Master SERP+ Programme

Solid State Physics


Content

  1. Elastic scattering of radiation and structure. Short and long range order. Diffraction of radiation by crystals. Reciprocal lattice, the Bragg condition, crystal planes and Miller indices. Experimental geometries of diffraction
  2. Example of a model in condensed matter: the Drude model and the transport and optical properties of metals.
  3. The Sommerfeld model and Fermi-Dirac statistics. Fermi level and Fermi wavevector. Concept of density of states. Density of states in 3D, 2D and 1D. Specific heat and Pauli susceptibility of a gas of electrons.
  4. Electrons in a periodic lattice. Bloch's theorem. Concept of Brillouin Zone. Quasi-free electron bands. Degeneracies and opening gaps. Tight -binding models: relationship with LCAO methods. Wannier states and tight-binding parameterization of bands. Examples of bands: bands of aluminum; bands of Si and Ge; bands of grapheme.
  5. Semi-classical motion in bands. The insulator of bands (or Wilson). Semi-classical motion in external fields. Electrons, holes and Hall effect.
  6. The harmonic lattice; Einstein Model and specific heat. Normal modes, phonons and quantification. Debye model, the phonon density of states and specific heat of the harmonic lattice.

Aims

To know the fundamentals of Solid State Physics, with particular emphasis on the crystalline state. To apply the knowledge of Quantum Mechanics, thermodynamics and Statistical mechanics to the analysis of Solid-State problems. To be aware of the fundamental techniques of material characterization. To understand the metallic state, thermodynamic and transport properties in metals.
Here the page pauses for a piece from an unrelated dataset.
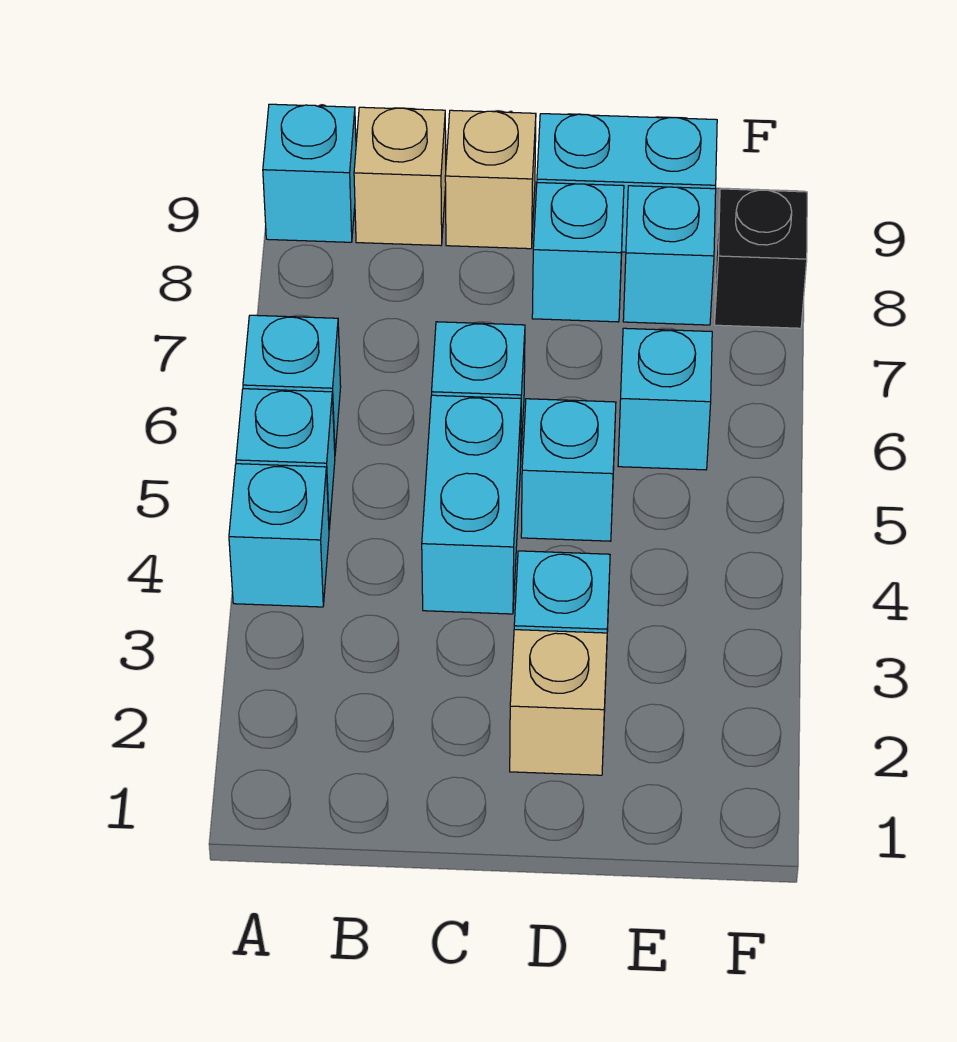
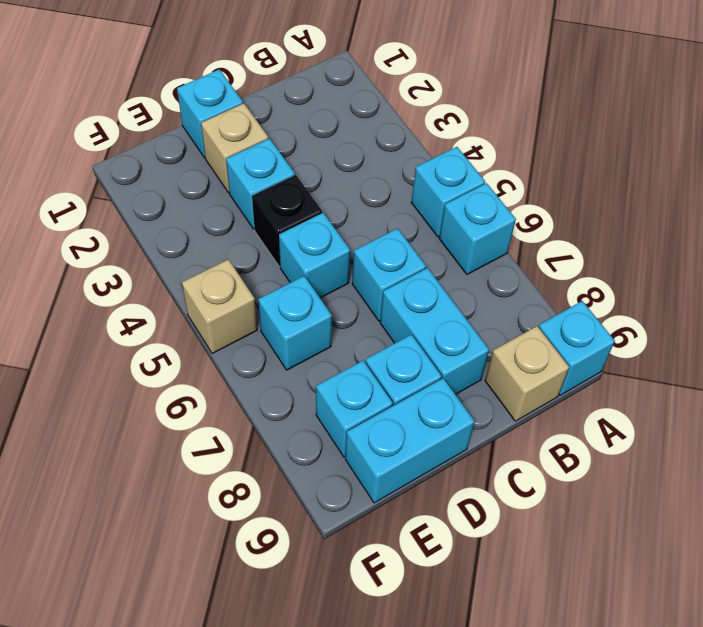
cyan 1x1 brick [229,464,329,607] -> cyan 1x1 brick moved to [177,69,243,158]
cyan 1x2 brick [422,395,521,614] -> cyan 1x2 brick moved to [380,268,489,394]
tan 1x1 brick [445,110,536,249] -> tan 1x1 brick moved to [182,259,257,354]
black 1x1 brick [715,189,807,328] -> black 1x1 brick moved to [252,175,322,267]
It is expected that the students acquire the ability to reproduce some of the basic results of the studied models and to find answers to relatively elementary extensions thereof, demonstrating ability to understand concepts, models and theories of Condensed Matter Physics, by solving problems that mobilize the reasoning, the relationship of concepts and generalizations of the models studied.

Recommended Books

  • The Oxford Solid State Basics, Steven H. Simon; Oxford University Press, 2013, ISBN 978–0–19–968076–4.
  • Ashcroft Neil W. , Mermin, N. D.; Solid State Physics, Holt- Rinehart and Winston, 1976. ISBN 978-0-521- 87658-2.
  • Michael P. Marder; Condensed Matter Physics, Wiley, 2010. ISBN: 0470617985.
  • John Ziman; Principles of the Theory of Solids, Cambridge University Press, 1972. ISBN 978-0-521-40670-3.
  • John Singleton; Band Theory and Electronic Properties of Solids, Oxford University Press, 2001. ISBN: 978019850644.

Teaching Staff

João Pedro Araújo (responsible)
Teresa Seixas
Joaquim Agostinho Moreira

Hours

42 h (lectures + practicals)

Grading System

Theoretical-practical classes (TP): Presentation of program content using conventional and multimedia methods; specialized topics will be presented in lectures given by invited researcher or professors. Finally, the basic principle of the classes will be based on a discussion between students and teachers.

Evaluation formula:

  • Continuous assessment with answers to regular on-line forms (ca. 1 every 2 classes) and class exercise group solving [3/20].
  • Oral presentation of a work at the end of the semester [6/20].
  • Final exam realization. [11/20]